* **Excerpted text**

— BEGIN —

Learning from Examples » k-means Clustering

We study a fundamental clustering problem in unsupervised learning, k-means clustering. We will begin by discussing the problem formulation and then learn how to write a parallel k-means algorithm.

Problem Formulation

k-means clustering uses centroids, k different randomly-initiated points in the data, and assigns every data point to the nearest centroid. After every point has been assigned, the centroid is moved to the average of all of the points assigned to it. We describe the k-means algorithm in the following steps:

  • Step 1: initialize k random centroids
  • Step 2: for every data point, find the nearest centroid (L2 distance or other measurements) and assign the point to it
  • Step 3: for every centroid, move the centroid to the average of the points assigned to that centroid
  • Step 4: go to Step 2 until converged (no more changes in the last few iterations) or maximum iterations reached

The algorithm is illustrated as follows:

Image

A sequential implementation of k-means is described as follows:

// sequential implementation of k-means on a CPU
// N: number of points
// K: number of clusters
// M: number of iterations
// px/py: 2D point vector 
void kmeans_seq(
  int N, int K, int M, const std::vector<float>& px, const std::vector<float>& py
) {

  std::vector<int> c(K);
  std::vector<float> sx(K), sy(K), mx(K), my(K);

  // initial centroids
  std::copy_n(px.begin(), K, mx.begin());
  std::copy_n(py.begin(), K, my.begin());
  
  // k-means iteration
  for(int m=0; m<M; m++) {

    // clear the storage
    std::fill_n(sx.begin(), K, 0.0f);
    std::fill_n(sy.begin(), K, 0.0f);
    std::fill_n(c.begin(), K, 0);

    // find the best k (cluster id) for each point
    for(int i=0; i<N; ++i) {
      float x = px[i];
      float y = py[i];
      float best_d = std::numeric_limits<float>::max();
      int best_k = 0;
      for (int k = 0; k < K; ++k) {
        const float d = L2(x, y, mx[k], my[k]);
        if (d < best_d) {
          best_d = d;
          best_k = k;
        }
      }
      sx[best_k] += x;
      sy[best_k] += y;
      c [best_k] += 1;
    }

    // update the centroid
    for(int k=0; k<K; k++) {
      const int count = max(1, c[k]);  // turn 0/0 to 0/1
      mx[k] = sx[k] / count;
      my[k] = sy[k] / count;
    }
  }

  // print the k centroids found
  for(int k=0; k<K; ++k) {
    std::cout << "centroid " << k << ": " << std::setw(10) << mx[k] << ' '
                                          << std::setw(10) << my[k] << '\n';
  }
}

Parallel k-means using CPUs

The second step of k-means algorithm, assigning every point to the nearest centroid, is highly parallelizable across individual points. We can create a parallel-for task to run parallel iterations.

— END —

* **To be done**
Decide whether each statement agrees with the k-means clustering text, answering yes or no and quoting the text's deciding words. 1. In the sequential implementation, M is the number of iterations. 2. Once every point has been assigned, each centroid moves to the median of the points assigned to it. 3. The third step of the algorithm is described as highly parallelizable across individual points.

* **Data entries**
— BEGIN —

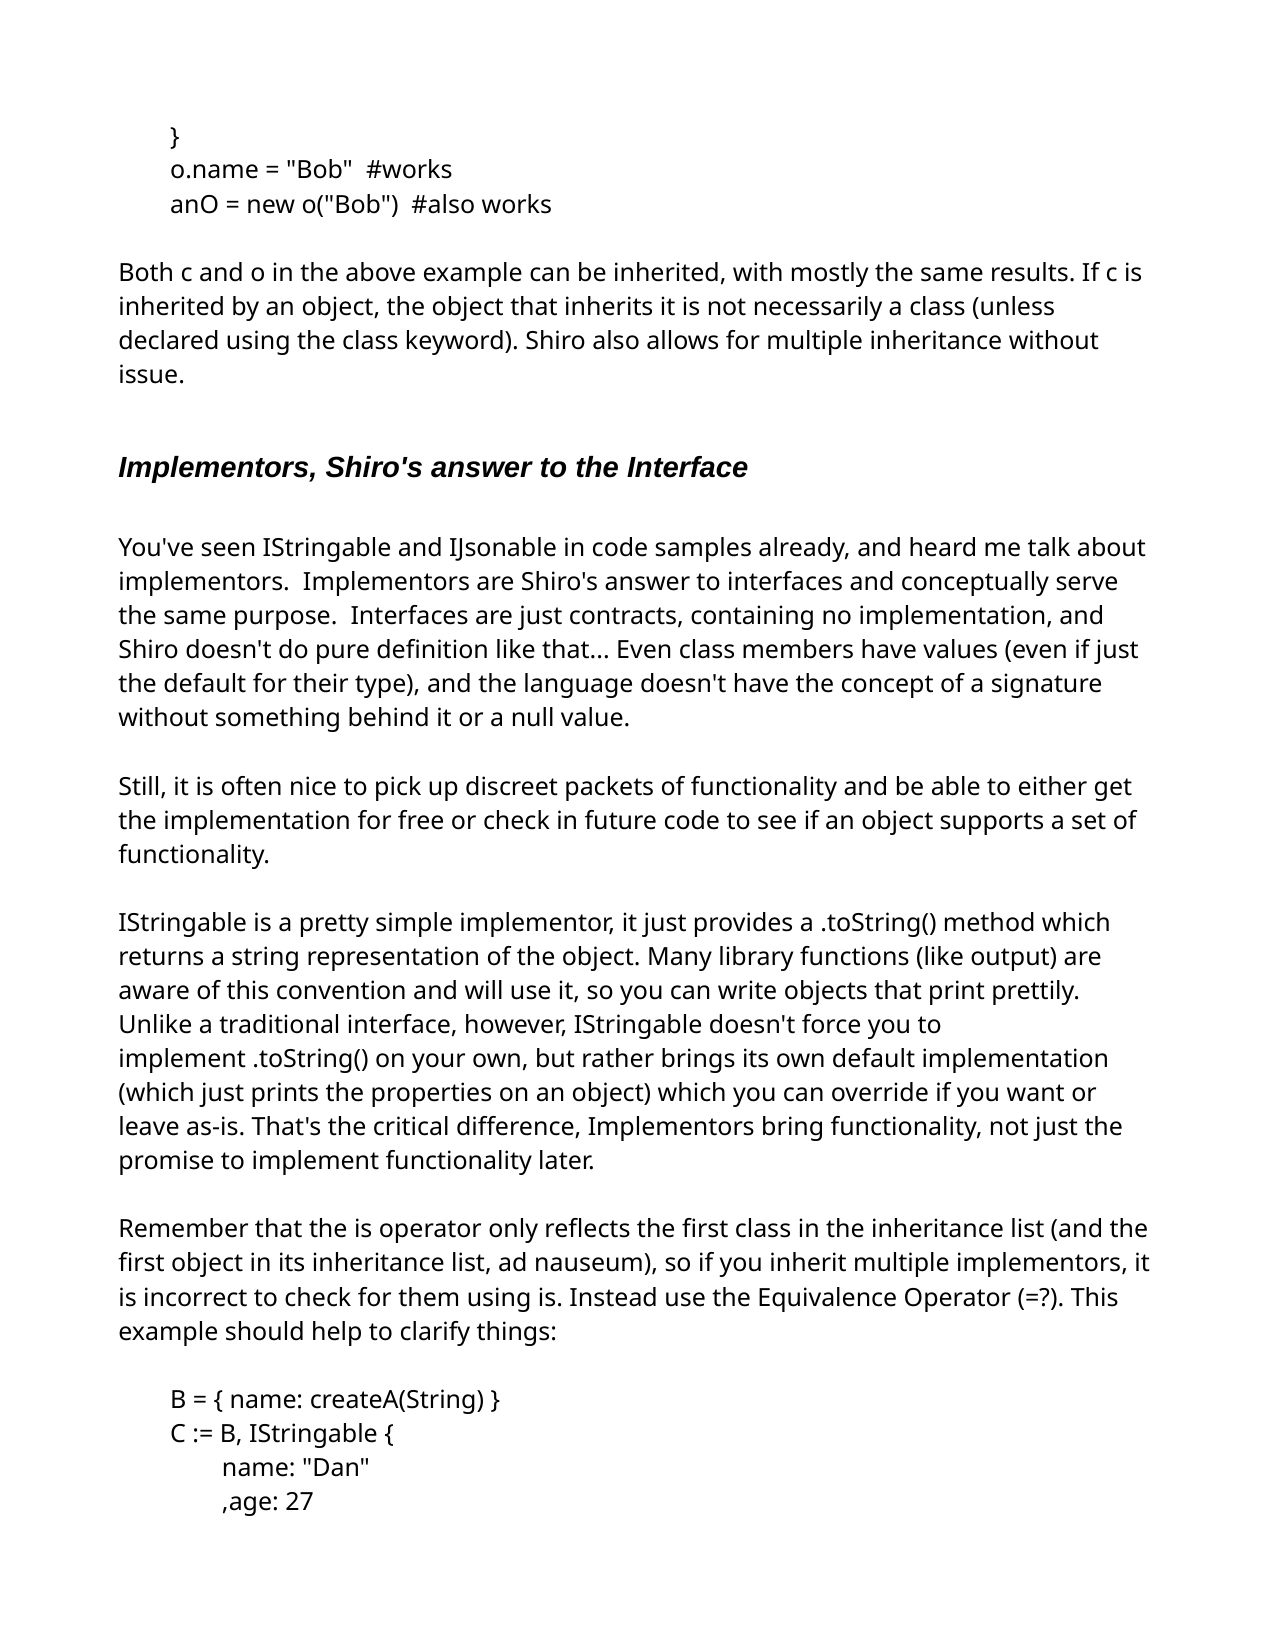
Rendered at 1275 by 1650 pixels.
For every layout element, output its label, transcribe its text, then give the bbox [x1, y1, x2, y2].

text You've seen IStringable and IJsonable in code samples already, and heard me talk about implementors. Implementors are Shiro's answer to interfaces and conceptually serve the same purpose. Interfaces are just contracts, containing no implementation, and Shiro doesn't do pure definition like that... Even class members have values (even if just the default for their type), and the language doesn't have the concept of a signature without something behind it or a null value. [118, 530, 1157, 734]
text Remember that the is operator only reflects the first class in the inheritance list (and the first object in its inheritance list, ad nauseum), so if you inherit multiple implementors, it is incorrect to check for them using is. Instead use the Equivalence Operator (=?). This example should help to clarify things: [118, 1211, 1157, 1347]
text anO = new o("Bob") #also works [118, 186, 1157, 220]
text } [118, 118, 1157, 152]
text name: "Dan" [118, 1449, 1157, 1483]
text B = { name: createA(String) } [118, 1381, 1157, 1415]
subtitle Implementors, Shiro's answer to the Interface [118, 450, 1157, 483]
text Still, it is often nice to pick up discreet packets of functionality and be able to either get the implementation for free or check in future code to see if an object supports a set of functionality. [118, 768, 1157, 870]
text Both c and o in the above example can be inherited, with mostly the same results. If c is inherited by an object, the object that inherits it is not necessarily a class (unless declared using the class keyword). Shiro also allows for multiple inheritance without issue. [118, 254, 1157, 391]
text o.name = "Bob" #works [118, 152, 1157, 186]
text IStringable is a pretty simple implementor, it just provides a .toString() method which returns a string representation of the object. Many library functions (like output) are aware of this convention and will use it, so you can write objects that print prettily. Unlike a traditional interface, however, IStringable doesn't force you to implement .toString() on your own, but rather brings its own default implementation (which just prints the properties on an object) which you can override if you want or leave as-is. That's the critical difference, Implementors bring functionality, not just the promise to implement functionality later. [118, 904, 1157, 1177]
text ,age: 27 [118, 1483, 1157, 1518]
text C := B, IStringable { [118, 1415, 1157, 1449]
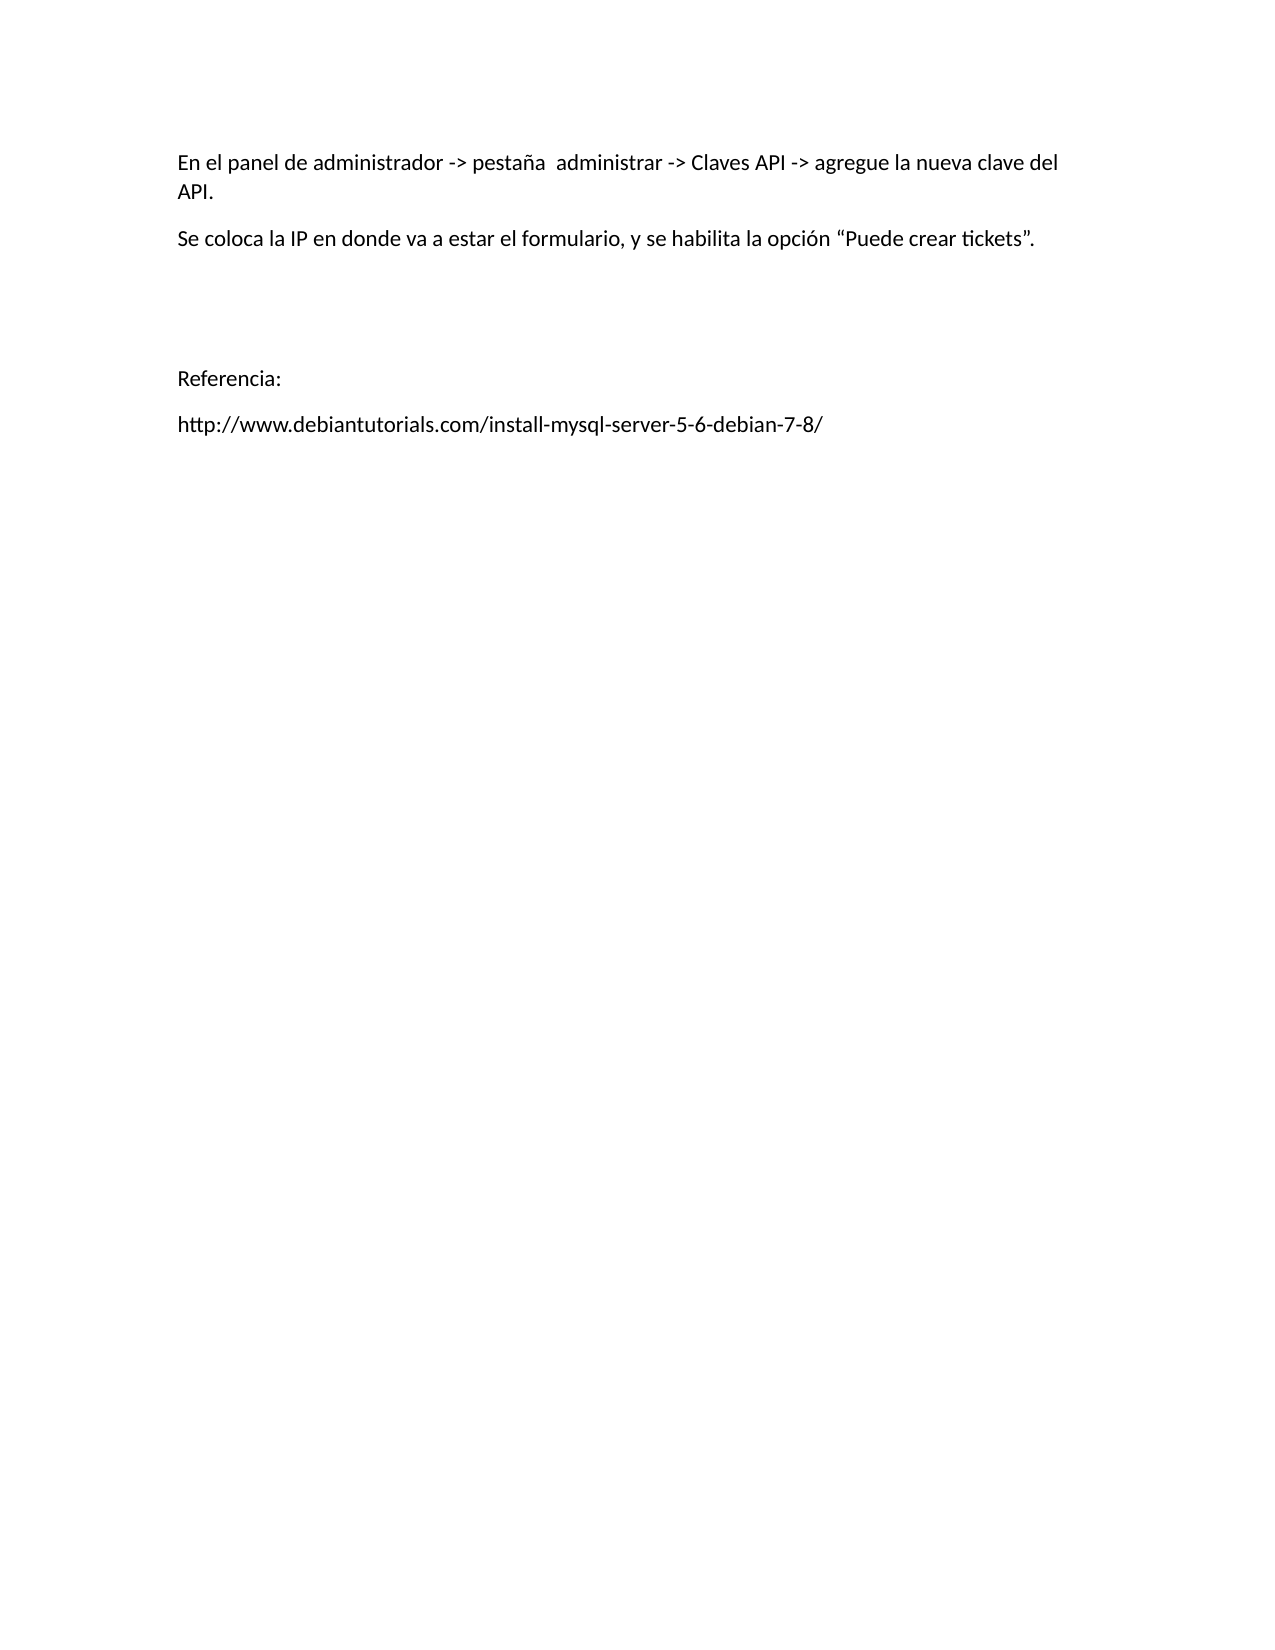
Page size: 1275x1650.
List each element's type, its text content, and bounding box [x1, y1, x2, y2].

text Referencia: [177, 364, 1098, 392]
text Se coloca la IP en donde va a estar el formulario, y se habilita la opción “Puede crear tickets”. [177, 224, 1098, 252]
text http://www.debiantutorials.com/install-mysql-server-5-6-debian-7-8/ [177, 410, 1098, 438]
text En el panel de administrador -> pestaña administrar -> Claves API -> agregue la nueva clave del API. [177, 148, 1098, 206]
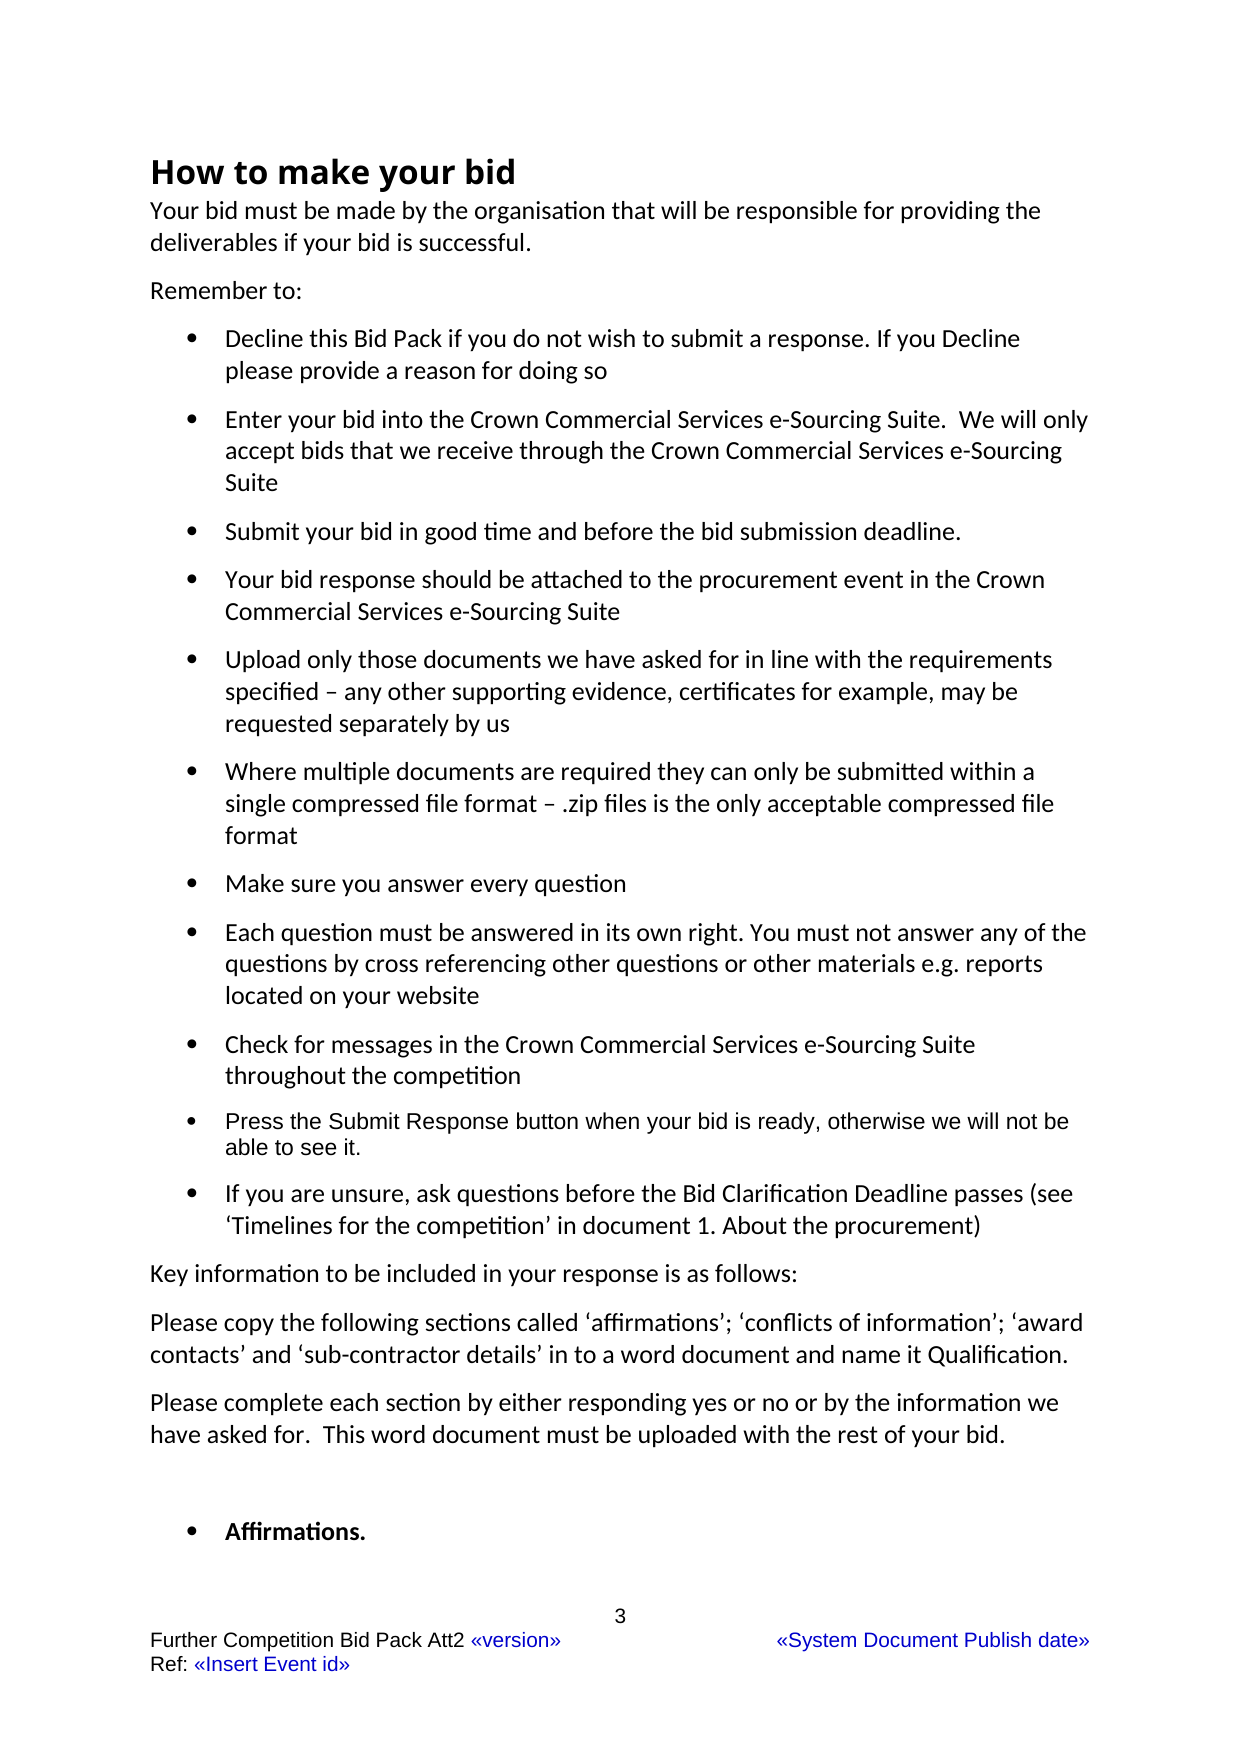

— END —

* **Output below**
1. Yes: "// M: number of iterations"
2. No: "the centroid is moved to the average of all of the points assigned to it"
3. No: "The second step of k-means algorithm, assigning every point to the nearest centroid, is highly parallelizable across individual points."